# One



## OcrT

Hi everybody, I nedd someone to help me, I need to translate this to hebrew:

*"now we are one"*

Tnx


----------



## Mjolnir

What's the context?
There are many possible translations, so you need to elaborate.
Is this a tattoo, a part of a letter, etc...
Do you want it to be a formal translation, high register, low register...


----------



## OcrT

Well my friend, tnx for your help.

The entire phrase is this:

*"We are Sindi and Oscar. We got married, now we are one"*

Tnx


----------



## בעל-חלומות

אנחנו סינדי ואוסקר. התחתנו, *ועכשיו אנחנו מאוחדים*.​The bold is your translation of "[and] now we are one". The word means "united", but it comes from the same root as the word for one, אחד.


----------



## OcrT

well, dude... you´re right (and) means united.. I need to know how to write in hebrew jus this part  "now we are oe", you wrote all the phrase, but I need just that short part pf the phrase.
Very Special Thanks friend.


----------



## Mjolnir

He said that the bold part is what you want.
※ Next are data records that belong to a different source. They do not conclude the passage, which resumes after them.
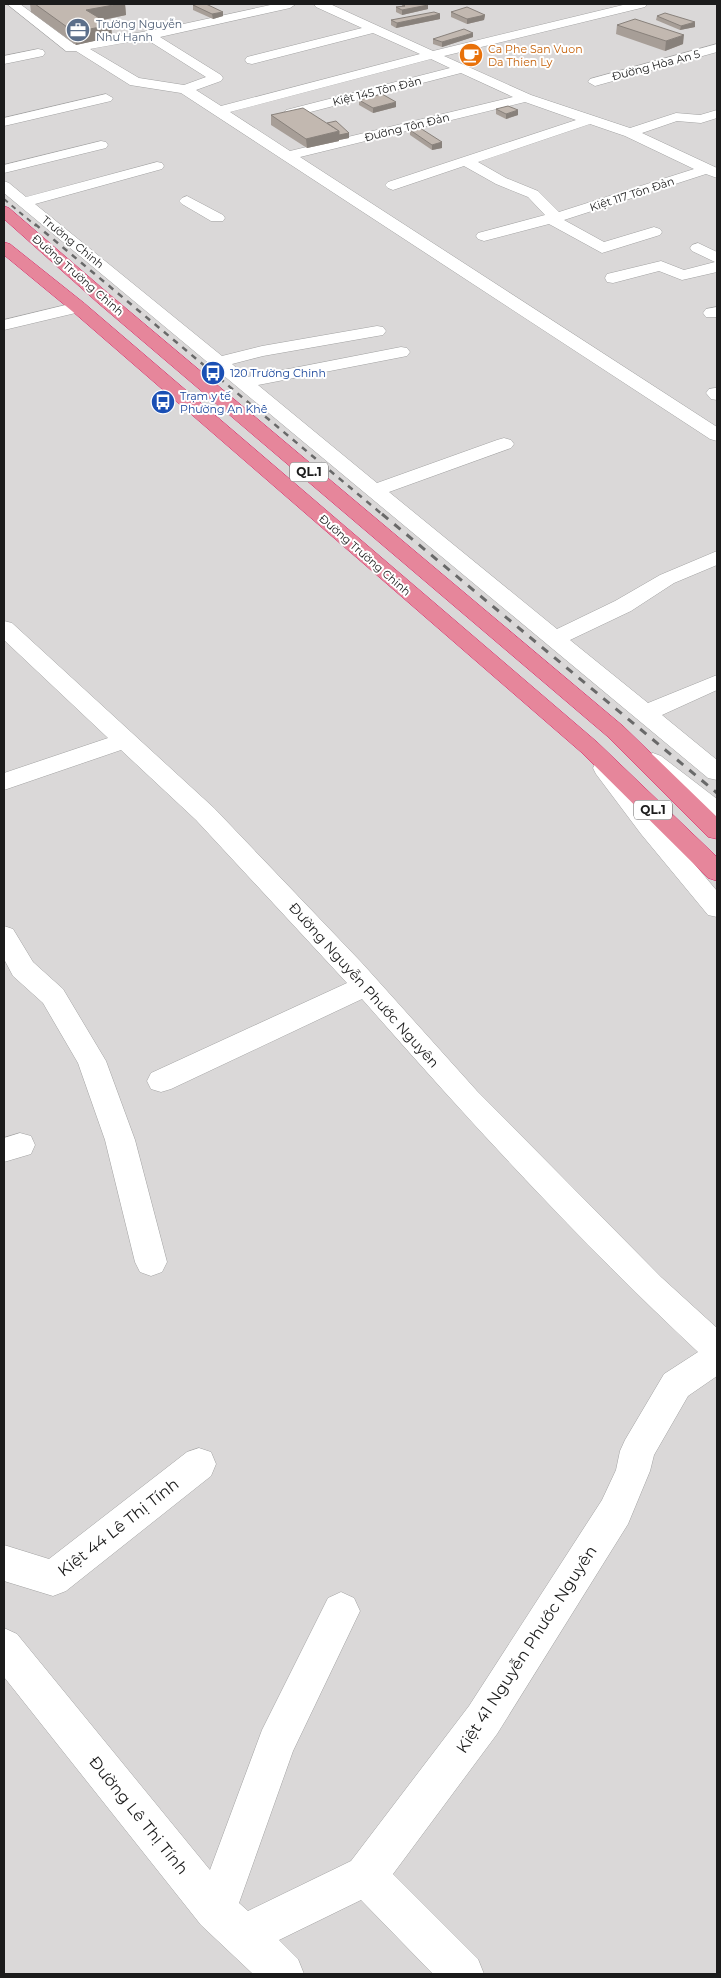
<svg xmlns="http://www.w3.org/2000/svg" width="721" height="1978" font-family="Montserrat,sans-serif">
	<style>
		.residential { fill: #dad8d8 }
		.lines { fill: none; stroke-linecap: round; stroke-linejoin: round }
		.minor-casing { stroke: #a2a2a2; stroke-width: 1 }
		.highway-casing { stroke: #d72266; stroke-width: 1 }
		.minor { fill: #fff; fill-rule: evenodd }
		.highway { fill: #e6869b; fill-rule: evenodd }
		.rail-far2 { stroke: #696969; stroke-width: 2; stroke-dasharray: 5 5; stroke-linecap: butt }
		.rail-far1 { stroke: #696969; stroke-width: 2.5; stroke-dasharray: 6 6; stroke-linecap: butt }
		.rail { stroke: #696969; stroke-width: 3; stroke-dasharray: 8 8; stroke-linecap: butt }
		.wall { fill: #a79e97 }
		.shaded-wall { fill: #88817b }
		.building { fill: #c2b8b0; stroke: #88817b }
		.labels { text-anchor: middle; stroke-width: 4; stroke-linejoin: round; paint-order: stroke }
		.far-service-label { font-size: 11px; fill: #4e5e75; stroke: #fff; text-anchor: start }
		.far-food-label { font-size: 11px; fill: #c56008; stroke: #fff; text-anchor: start }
		.far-street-label { font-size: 11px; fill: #1b1b1b; stroke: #fff }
		.far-transit-label { font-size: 11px; fill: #164399; stroke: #fff; text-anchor: start }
		.shield { fill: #fff; stroke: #5f5f5f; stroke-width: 1 }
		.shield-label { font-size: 12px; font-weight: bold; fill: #1b1b1b }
		.street-label { font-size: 14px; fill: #1b1b1b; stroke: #fff }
		.near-street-label { font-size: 16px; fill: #1b1b1b; stroke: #fff }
	</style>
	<rect width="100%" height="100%" fill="#ede9e1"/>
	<rect class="residential" x="4" y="4" width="713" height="1970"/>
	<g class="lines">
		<g class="minor-casing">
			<g id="minor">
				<path d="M7,4H20L74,44L165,28L275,4H296L290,8L160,37L221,75L223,78L221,81L196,90L221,106L420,54L373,33L252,64L247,63L245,60L247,57L362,28L316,7L314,4H330L433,51L627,4H647L645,7L444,56L531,95L630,128L676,113L700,115L717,110V118L701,123L677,121L642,133L717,168V178L706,174L564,220L604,242L654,227L660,229L662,232L660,235L602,253L549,224L484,241L478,239L476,236L478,233L545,215L528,197L496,184L464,166L393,190L388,188L385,185L388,182L576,120L525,102L300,157L717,427V441L710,439L181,93L130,85L76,51H66ZM146,39L206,77L184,85L139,78L90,49ZM431,59L450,68L286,110L284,113L291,117L461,73L513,97L290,151L230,112ZM590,124L625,136L694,169L559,212L538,191L506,178L478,162Z"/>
				<path d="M717,44V52L595,86L588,82L590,79Z"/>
				<path d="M38,49L43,50L45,53L43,56L4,64V56Z"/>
				<path d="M106,94L113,98L111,101L4,126V118Z"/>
				<path d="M101,141L106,142L108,145L106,148L4,173V165Z"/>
				<path d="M157,162L162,163L164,166L162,169L35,204L222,356L262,346L377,326L383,327L386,331L383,335L377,336L263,356L232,364L247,377L401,347L407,348L410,352L407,356L258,385L377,483L497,440L504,438L511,440L514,444L511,448L389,492L557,629L615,601L660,575L717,551V565L674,583L631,611L570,640L648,703L717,675V690L662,715L717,760V780L708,778L4,193V181L9,183L26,197Z"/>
				<path d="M187,196L223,215L225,218L223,221H211L182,204L179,201L182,198Z"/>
				<path d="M698,243L717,252V272L682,280L659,271L613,283L607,282L605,278L607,274L661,261L684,270L715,262L692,251L690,248L692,245Z"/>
				<path d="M78,302L84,303L86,307L84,311L4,330V320Z"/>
				<path d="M717,307V317H706L703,313L706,309Z"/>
				<path d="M715,388H717V400L711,399L706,393L709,389Z"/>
				<path d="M4,621L12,623L214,808L362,963L477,1091L661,1277L717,1328V1376L688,1396L654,1455L650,1471L628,1524L497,1734L393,1874L478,1959L484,1974H433L361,1900L279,1940L298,1959L304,1974H253L201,1925L4,1677V1628L17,1634L210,1870L262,1730L328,1598L341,1592L354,1598L360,1611L293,1751L239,1903L248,1911L351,1861L469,1706L602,1500L616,1470L620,1451L625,1440L664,1374L698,1352C579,1241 469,1121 362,999L171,1089L161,1092L151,1089L147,1081L151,1073L347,983L196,820L121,750L4,790V773L108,738L4,640Z"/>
				<path d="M653,753L661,756L717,799V819L708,817L645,766L641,761L645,756Z"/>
				<path d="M605,760L614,762L659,822L717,891V917L708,915L641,834L596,774L593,768L596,762Z"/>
				<path d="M4,926L13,929L33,962L63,989L106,1061L135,1140L167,1262L162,1272L151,1276L140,1272L135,1262L105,1140L78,1063L43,1003L13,976L4,959Z"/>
				<path d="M20,1133L31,1136L35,1145L31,1154L4,1162V1138Z"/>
				<path d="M199,1448L211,1452L216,1464L211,1476L66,1591L53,1596L4,1581V1545L49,1559L187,1452Z"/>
			</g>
		</g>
		<g class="highway-casing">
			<g id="highway">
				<path d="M4,206L9,208L110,295L623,726L717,817V839L708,837L607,736L98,303L4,219Z"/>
				<path d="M4,242L10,244L84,303L597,742L717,857V881L708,878L581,752L72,311L4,255Z"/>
			</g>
		</g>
		<use href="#minor" class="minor"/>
		<use href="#highway" class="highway"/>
		<path class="rail-far2" d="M4,199L36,226"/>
		<path class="rail-far1" d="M35,224L383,515"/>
		<path class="rail" d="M382,514L717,793"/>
	</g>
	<g class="wall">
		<path d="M30,4H125L126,15L103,20L111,25L112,37L76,45L31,12Z"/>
		<path d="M402,4L428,5V9L402,15L396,12V7L402,6Z"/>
		<path d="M193,5L223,12V16L213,19L193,10Z"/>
		<path d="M459,9L485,15L484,20L467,24L451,17V12L459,10Z"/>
		<path d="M440,14V19L396,28L391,25V20Z"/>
		<path d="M657,16L695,27L680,30L656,20Z"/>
		<path d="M617,25L683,44L665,51L616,34Z"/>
		<path d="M473,37L442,47L433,44V39Z"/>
		<path d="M359,100L396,107L373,113L359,105Z"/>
		<path d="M496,109L518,115L506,119L496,114Z"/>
		<path d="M271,115L349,138L339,140V141L307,148L271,125Z"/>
		<path d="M410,130L442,142V148L432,150L410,135Z"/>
	</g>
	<g class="shaded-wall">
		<path d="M119,4H125L126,15L88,23L86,10Z"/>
		<path d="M428,5V9L402,15V10Z"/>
		<path d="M223,12V16L213,19L212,14Z"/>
		<path d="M440,14V19L396,28L397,23Z"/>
		<path d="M485,15L484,20L467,24V19Z"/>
		<path d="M695,22V27L680,30L681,26Z"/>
		<path d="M111,25L112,37L76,45L74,32Z"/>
		<path d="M473,33V37L442,47V42Z"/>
		<path d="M684,35L683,44L665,51L666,41Z"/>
		<path d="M396,102V107L373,113V108Z"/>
		<path d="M518,110V115L506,119V114Z"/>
		<path d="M339,131L349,133V138L339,140V141L307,148L306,139Z"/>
		<path d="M442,142V148L432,150V145Z"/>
	</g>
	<g class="building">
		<path d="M35,4H119L86,10L111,25L74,32Z"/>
		<path d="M200,4H206L223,12L212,14L193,5Z"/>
		<path d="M402,4H426L428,5L402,10L396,7L405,6Z"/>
		<path d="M467,7L485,15L467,19L451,12Z"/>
		<path d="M434,12L440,14L397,23L391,20Z"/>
		<path d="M665,13L695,22L681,26L657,16Z"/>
		<path d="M635,19L684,35L666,41L617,25Z"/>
		<path d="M464,29L473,33L442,42L433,39Z"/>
		<path d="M382,94L396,102L373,108L359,100Z"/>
		<path d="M508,106L518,110L506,114L496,109Z"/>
		<path d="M303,108L339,131L306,139L271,115Z"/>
		<path d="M336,121L349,133L339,135V131L327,123Z"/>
		<path d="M420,128L442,142L432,145L410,130Z"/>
	</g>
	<defs>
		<g id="office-disc" transform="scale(1.25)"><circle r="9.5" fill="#5c6f8a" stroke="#fff"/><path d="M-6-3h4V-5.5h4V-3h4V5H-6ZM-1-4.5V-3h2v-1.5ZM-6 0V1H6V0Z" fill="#fff"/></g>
		<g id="cafe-disc" transform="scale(1.25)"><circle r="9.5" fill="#e8710a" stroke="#fff"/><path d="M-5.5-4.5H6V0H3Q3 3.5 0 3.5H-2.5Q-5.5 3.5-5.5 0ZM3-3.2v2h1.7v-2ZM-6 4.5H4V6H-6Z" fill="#fff"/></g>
		<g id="bus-disc" transform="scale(1.25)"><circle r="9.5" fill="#1a4fb4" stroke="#fff"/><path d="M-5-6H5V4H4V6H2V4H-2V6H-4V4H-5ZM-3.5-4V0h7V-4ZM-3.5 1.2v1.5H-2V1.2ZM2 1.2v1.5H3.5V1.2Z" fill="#fff"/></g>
	</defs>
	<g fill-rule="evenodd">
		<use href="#office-disc" x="78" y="30"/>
		<use href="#cafe-disc" x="471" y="55"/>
		<use href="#bus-disc" x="213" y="373"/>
		<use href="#bus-disc" x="163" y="402"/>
	</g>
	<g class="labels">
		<g class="far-service-label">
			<text x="96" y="28">Trường Nguyễn<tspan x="96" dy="13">Như Hạnh</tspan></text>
		</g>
		<g class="far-food-label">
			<text x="488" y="53">Ca Phe San Vuon<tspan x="488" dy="13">Da Thien Ly</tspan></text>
		</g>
		<g class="far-street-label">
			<text transform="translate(656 65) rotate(-15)" y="4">Đường Hòa An 5</text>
			<text transform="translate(377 91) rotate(-14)" y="4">Kiệt 145 Tôn Đản</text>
			<text transform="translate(407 127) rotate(-14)" y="4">Đường Tôn Đản</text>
			<text transform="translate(632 194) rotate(-18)" y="4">Kiệt 117 Tôn Đản</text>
			<text transform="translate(73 242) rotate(39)" y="4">Trường Chinh</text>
			<text transform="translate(78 275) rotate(41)" y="4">Đường Trường Chinh</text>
			<text transform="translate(365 555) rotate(41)" y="4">Đường Trường Chinh</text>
		</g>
		<g class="far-transit-label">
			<text x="230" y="377">120 Trường Chinh</text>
			<text x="180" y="400">Trạm y tế<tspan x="180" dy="13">Phường An Khê</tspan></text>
		</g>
		<g class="shield">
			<rect x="290" y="462.5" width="38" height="19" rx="4"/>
			<rect x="634" y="800.5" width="38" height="19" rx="4"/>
		</g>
		<g class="shield-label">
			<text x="309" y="476">QL.1</text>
			<text x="653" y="814">QL.1</text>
		</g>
		<g class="street-label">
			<text transform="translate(364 985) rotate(48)" y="5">Đường Nguyễn Phước Nguyên</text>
		</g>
		<g class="near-street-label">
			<text transform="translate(118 1527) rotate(-38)" y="6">Kiệt 44 Lê Thị Tính</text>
			<text transform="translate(526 1649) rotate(-57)" y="6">Kiệt 41 Nguyễn Phước Nguyên</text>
			<text transform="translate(139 1815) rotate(51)" y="6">Đường Lê Thị Tính</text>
		</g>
	</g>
	<rect width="721" height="1978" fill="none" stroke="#1b1b1b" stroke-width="10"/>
</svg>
Anyway, "now we are one": עכשיו אנחנו מאוחדים.


----------



## yoyo53

hi,
Isn't   *אנחנו כאחד*      also acceptable?
יואב


----------



## Mjolnir

yoyo53 said:


> Isn't   *אנחנו כאחד*      also acceptable?


It is, but I personally prefer בעל-חלומות's suggestion, אנחנו מאוחדים (and I assume he does too ).


----------



## OcrT

Well my friends, very special thanks for everyone.


----------